September 20, 2013, by Alan Sommerstein

Aeschylus’ ghost writer?

We are familiar today with the phenomenon whereby new novels are published in the style of, or as sequels to, the work of popular or classic authors, most recently in the case of Agatha Christie.  This of course is done quite openly, and everybody knows that it’s not actually an undiscovered work of the great deceased.  But not everyone in the past has been so scrupulous.  And one man in classical Athens may have made quite an industry out of “discovering” hitherto unknown masterpieces by a dead literary icon.

This man was Euphorion, the elder son of Aeschylus and – like his brother Euaeon and his cousin Philocles – a dramatist in his own right, who won first prize in the tragic competition at the City Dionysia of 431 BC, defeating both Sophocles and Euripides (Euripides’ production, placed third and last, included no less a play than Medea).  His entry in the Byzantine dictionary/encyclopedia known as the Suda reads as follows:

“Euphorion, son of Aeschylus the tragic poet, an Athenian, himself a tragic poet, who was also victorious four times with plays of his father Aeschylus which he [Aeschylus] had not previously presented.  He also wrote plays of his own.”

Even if one assumes (quite credibly) that Euphorion won first prize every time he put on a production in his father’s name, it is stretching plausibility a bit to imagine that Aeschylus could have left enough material for four productions – that’s twelve tragedies and four satyr-dramas – complete (or nearly so) and unperformed at his death.  He died in Sicily about three years after his last production in Athens (the Oresteia), and during his career of forty years or so he had completed on average about two plays a year.  There must be some suspicion that Euphorion had written at least some of these plays himself and was working on the evidently justifiable assumption that they would win greater favour with the contest judges if Aeschylus’ name was attached to them – just as art forgers work on the assumption that if a painting is thought to be the work of one of the all-time greats, that is good for an extra zero or so on its auction price.  Fifth-century Athenians were well aware that such forgery was possible, but they had no reliable methods for detecting it.
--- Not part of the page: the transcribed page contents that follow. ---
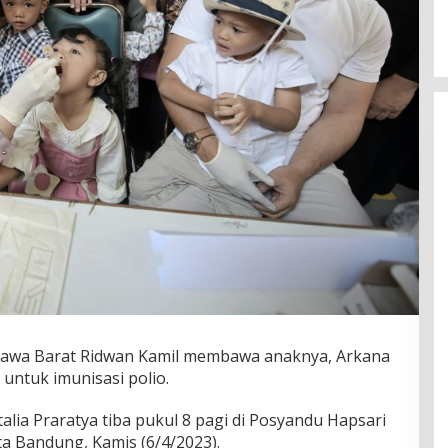
wa Barat Ridwan Kamil membawa anaknya, Arkana
 untuk imunisasi polio.
talia Praratya tiba pukul 8 pagi di Posyandu Hapsari
a Bandung, Kamis (6/4/2023).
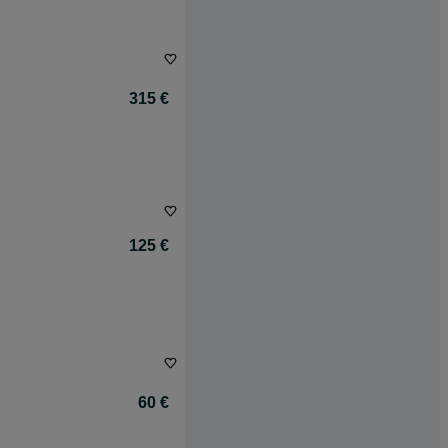
315 €
125 €
60 €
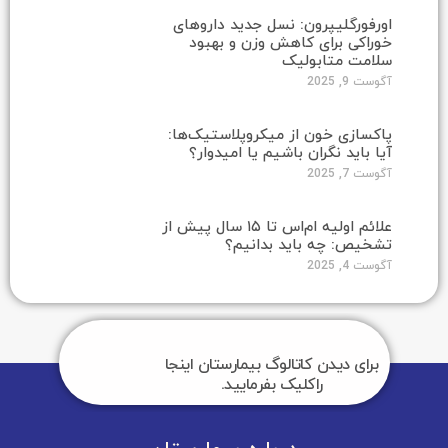
اورفورگلیپرون: نسل جدید داروهای
خوراکی برای کاهش وزن و بهبود
سلامت متابولیک
آگوست 9, 2025
پاکسازی خون از میکروپلاستیک‌ها:
آیا باید نگران باشیم یا امیدوار؟
آگوست 7, 2025
علائم اولیه ام‌اس تا ۱۵ سال پیش از
تشخیص: چه باید بدانیم؟
آگوست 4, 2025
برای دیدن کاتالوگ بیمارستان اینجا
راکلیک بفرمایید.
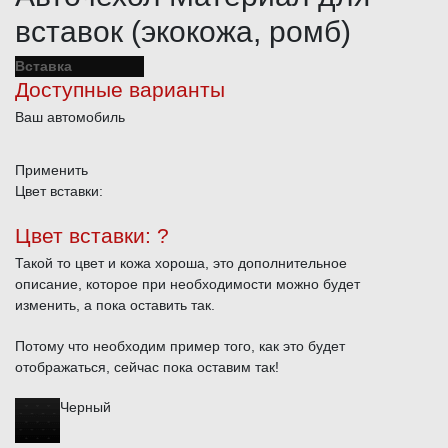
вставок (экокожа, ромб)
Вставка
Доступные варианты
Ваш автомобиль
Применить
Цвет вставки:
Цвет вставки:
?
Такой то цвет и кожа хороша, это дополнительное
описание, которое при необходимости можно будет
изменить, а пока оставить так.
Потому что необходим пример того, как это будет
отображаться, сейчас пока оставим так!
Черный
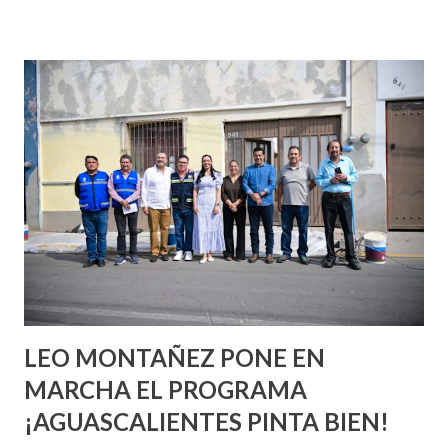
incluso antes de haberlo experimentado. Es como si la vida
esperara que estés lista para lo que sea cuando aún no
conoces ni la mitad de lo que deberías saber. Pero incluso
quienes ya han tenido relaciones sexuales no son expertos
o expertas en el tema. Siempre hay algo nuevo que
aprender y nuevas experiencias que conocer. Si eres una
chica y aún no has tenido relaciones sexuales, tal vez
pienses que el sexo será increíble y no puedas esperar para
experimentarlo, pero como cualquier persona con
experiencia te dirá, siempre es mejor cuando ambas partes
son suficientemen...
LEO MONTAÑEZ PONE EN
MARCHA EL PROGRAMA
¡AGUASCALIENTES PINTA BIEN!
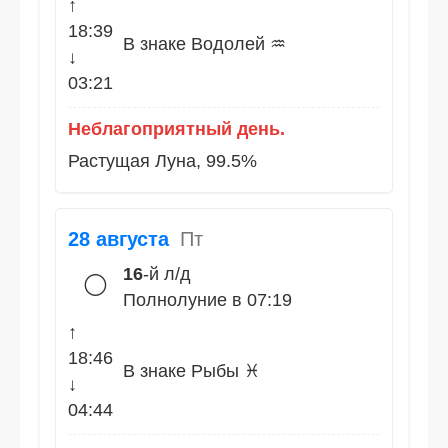
↑
18:39
В знаке Водолей ♒
↓
03:21
Неблагоприятный день.
Растущая Луна, 99.5%
28 августа
Пт
16
-й л/д
🌕
Полнолуние в 07:19
↑
18:46
В знаке Рыбы ♓
↓
04:44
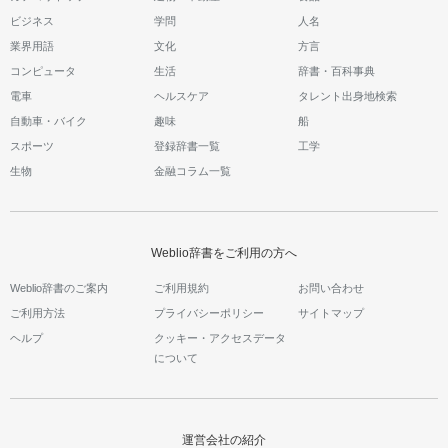
ビジネス
学問
人名
業界用語
文化
方言
コンピュータ
生活
辞書・百科事典
電車
ヘルスケア
タレント出身地検索
自動車・バイク
趣味
船
スポーツ
登録辞書一覧
工学
生物
金融コラム一覧
Weblio辞書をご利用の方へ
Weblio辞書のご案内
ご利用規約
お問い合わせ
ご利用方法
プライバシーポリシー
サイトマップ
ヘルプ
クッキー・アクセスデータ
について
運営会社の紹介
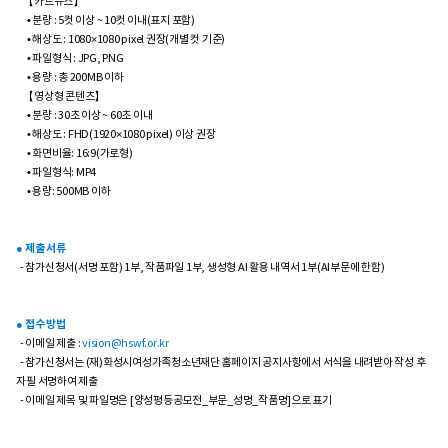
【카드뉴스】
• 분량 : 5컷 이상 ~ 10컷 이내(표지 포함)
• 해상도 : 1080×1080 pixel 권장(개별 컷 기준)
• 파일형식 : JPG, PNG
• 용량 : 총 200MB 이하
【영상형 콘텐츠】
• 분량 : 30초 이상 ~ 60초 이내
• 해상도 : FHD(1920×1080 pixel) 이상 권장
• 화면비율: 16:9(가로형)
• 파일형식: MP4
• 용량: 500MB 이하
● 제출 서류
- 참가신청서(서명 포함) 1부, 작품파일 1부, 생성형 AI 활용 내역서 1부(AI부문에 한함)
● 접수 방법
- 이메일 제출 :
vision@hswf.or.kr
- 참가신청서는 (재)화성시여성가족청소년재단 홈페이지 공지사항에서 서식을 내려받아 작성 후
자필 서명하여 제출
- 이메일 제목 및 파일명은 [양성평등공모전_부문_성명_작품명]으로 표기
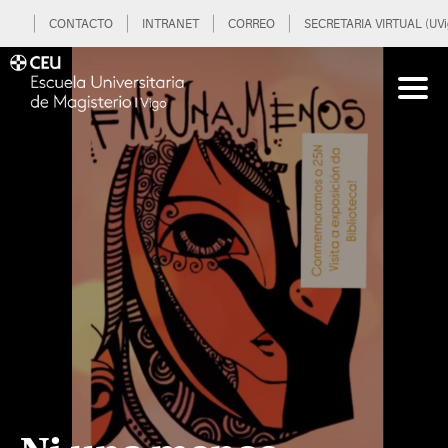
CONTACTO
INTRANET
CORREO
SECRETARIA VIRTUAL (UVi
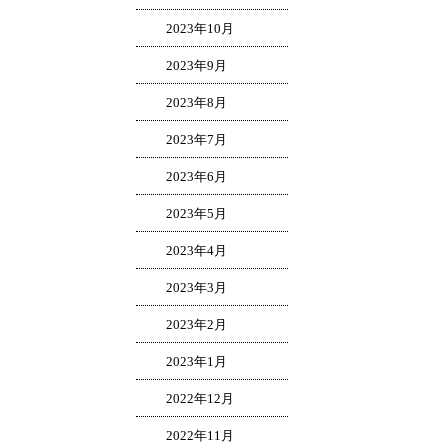
2023年10月
2023年9月
2023年8月
2023年7月
2023年6月
2023年5月
2023年4月
2023年3月
2023年2月
2023年1月
2022年12月
2022年11月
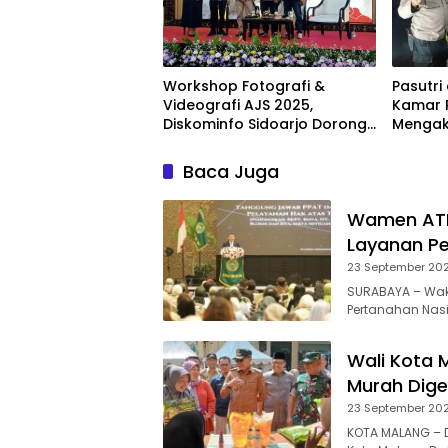
Workshop Fotografi &
Pasutri
Videografi AJS 2025,
Kamar 
Diskominfo Sidoarjo Dorong
Mengak
Kreator Lokal Angkat
Sejarah dan Budaya
Baca Juga
Wamen ATR
Layanan Pe
23 September 20
SURABAYA – Waki
Pertanahan Nas
Wali Kota 
Murah Dige
23 September 20
KOTA MALANG – 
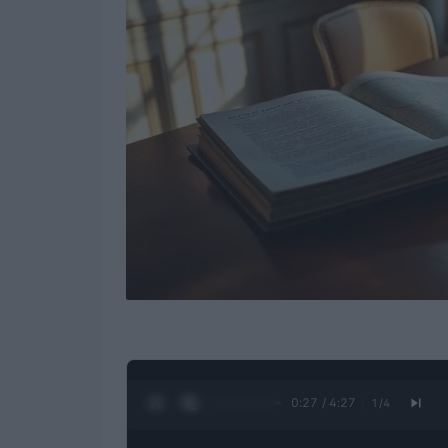
0:28 / 4:27
1
/
4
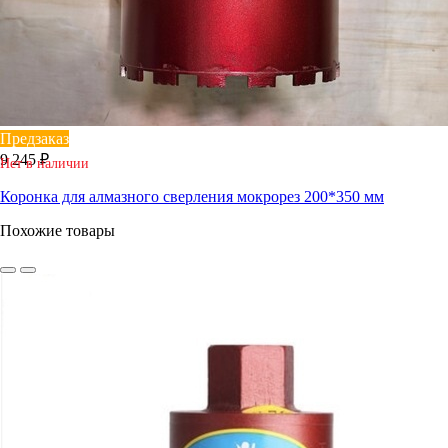
Предзаказ
9 245 ₽
Нет в наличии
Коронка для алмазного сверления мокрорез 200*350 мм
Похожие товары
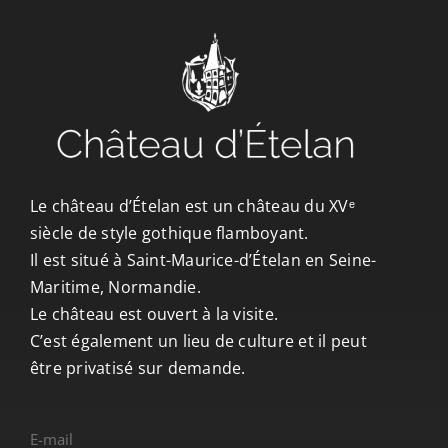
CONTACT/ACCÈS
Le château d’Ételan est un château du XVᵉ
siècle de style gothique flamboyant.
Il est situé à Saint-Maurice-d’Ételan en Seine-
Maritime, Normandie.
Le château est ouvert à la visite.
C’est également un lieu de culture et il peut
être privatisé sur demande.
E-mail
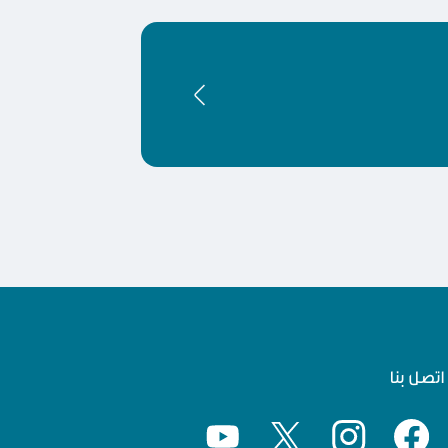
اتصل بنا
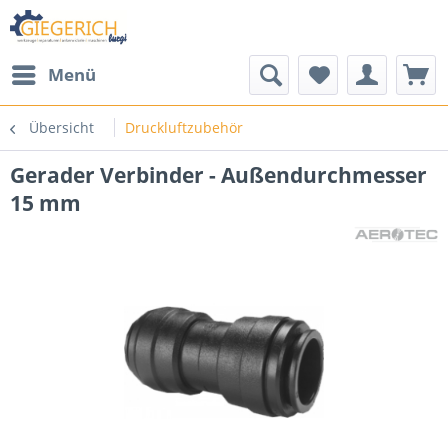
Menü
Übersicht
Druckluftzubehör
Gerader Verbinder - Außendurchmesser
15 mm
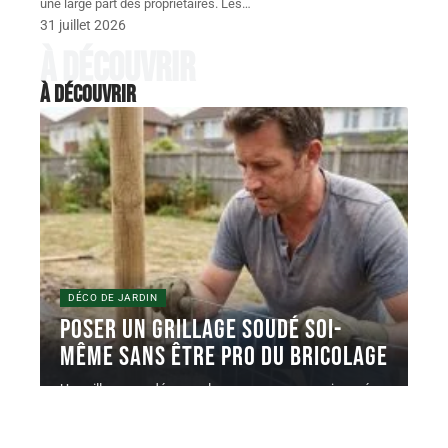
une large part des propriétaires. Les
…
31 juillet 2026
À découvrir
À découvrir
DÉCO DE JARDIN
Poser un grillage soudé soi-
même sans être pro du bricolage
Un grillage soudé en rouleau se pose en une journée
avec un
…
5 juin 2026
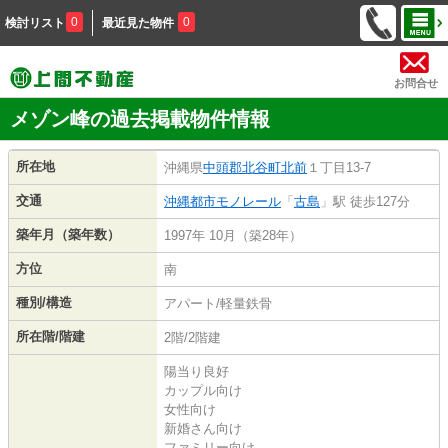
0
0
検討リスト
最近見た物件
お問合せ
メゾン峰の過去掲載物件情報
所在地
沖縄県
中頭郡北谷町
北前
１丁目13-7
交通
沖縄都市モノレール
「
古島
」駅 徒歩127分
築年月（築年数）
1997年 10月（築28年）
方位
南
種別/構造
アパート/軽量鉄骨
所在階/階建
2階/2階建
陽当り良好
カップル向け
女性向け
新婚さん向け
ファミリー向け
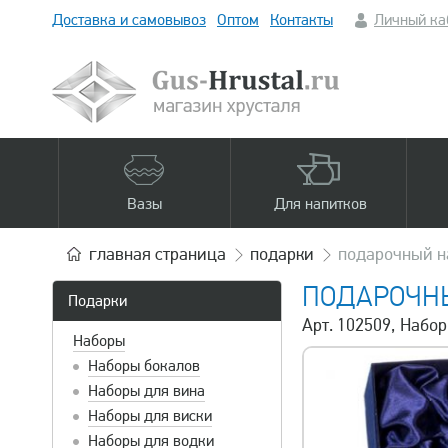
Доставка и самовывоз
Оптом
Контакты
Личный ка
Вазы
Для напитков
главная
страница
подарки
подарочный на
ПОДАРОЧНЫ
Подарки
Арт. 102509, Набо
Наборы
Наборы бокалов
Наборы для вина
Наборы для виски
Наборы для водки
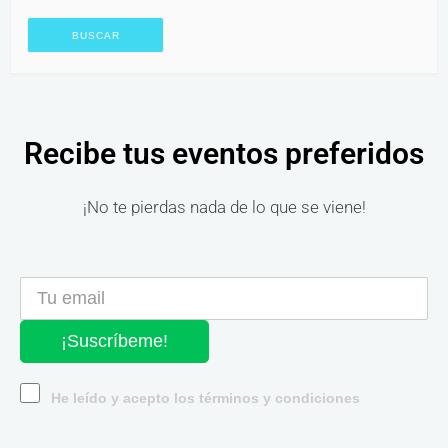
Recibe tus eventos preferidos
¡No te pierdas nada de lo que se viene!
¡Suscríbeme!
He leído y acepto los términos y condiciones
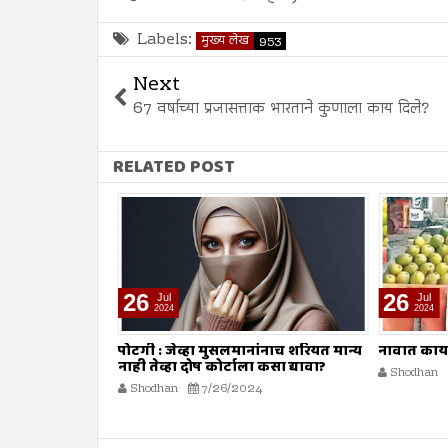
Labels:
मुख्य लेख
953
Next
67 वर्षाच्या प्रजासत्ताक भारताने कुणाला काय दिले?
RELATED POST
26
26
Jul
Jul
2024
2024
ाणी फेरणारा केंद्रीय
पोटगी : जेव्हा मुसलमानांनाच शरियत मान्य
नावात काय
नाही तेव्हा दोष कोर्टाला कसा द्यावा?
Shodhan
4
Shodhan
7/26/2024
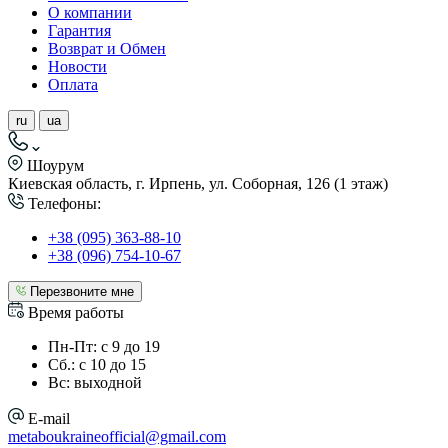
О компании
Гарантия
Возврат и Обмен
Новости
Оплата
ru
ua
Шоурум
Киевская область, г. Ирпень, ул. Соборная, 126 (1 этаж)
Телефоны:
+38 (095) 363-88-10
+38 (096) 754-10-67
Перезвоните мне
Время работы
Пн-Пт: с 9 до 19
Сб.: с 10 до 15
Вс: выходной
E-mail
metaboukraineofficial@gmail.com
Now among the seven surviving plays attributed to Aeschylus there is one, Prometheus Bound, which for a variety of reasons (some stronger than others) has long been suspected of not actually being his work and of perhaps having been written twenty to thirty years after his death.  And Martin West, in his book Studies in Aeschylus (Stuttgart, 1990) put these suspicions together with the Suda‘s evidence about Euphorion and suggested that Euphorion had presented Prometheus Bound (and its sequel Prometheus Unbound, of which only fragments survive) as a long-lost work of his father.  Prometheus Unbound is parodied in a comedy, The Wealth-Gods by Cratinus, which on quite other grounds is generally dated to 429 BC, and it is therefore very tempting to suppose that the two Prometheus plays were part of Euphorion’s successful production of 431.  In a later article (“Iliad and Aethiopis on the stage: Aeschylus and son”, Classical Quarterly 50 [2000] 338-352), West further suggested that two other fragmentary plays hitherto ascribed to Aeschylus, focusing on the death of two famous heroes in the Trojan War – Sarpedon killed by Patroclus (The Carians, or Europa) and Memnon killed by Achilles (The Weighing of Souls) – were also the work of Euphorion presented under his father’s name.

These suggestions remain controversial, and in particular the debate over the authenticity of the Prometheus plays shows no sign of ending.  But it is at any rate evident that many Athenians in the decades following Aeschylus’ death badly wanted to believe that there was still more great drama hidden in his “desk drawer” waiting to be discovered and put on stage.  As late as 425, we find the hero of Aristophanes’ comedy The Acharnians telling of how he was “agape in expectation of Aeschylus” and suffered what felt like acute physical pain (“tragic” pain, he calls it) when he learned that he was actually about to see a play (perhaps four plays) by the obscure Theognis.  And twenty years later still, with both Athens and tragic drama in dire straits, the same author’s Frogs ends with Aeschylus himself, dead now for half a century, being brought back to earth to be the saviour of both.  Euphorion was giving his public what they craved, and it paid off handsomely.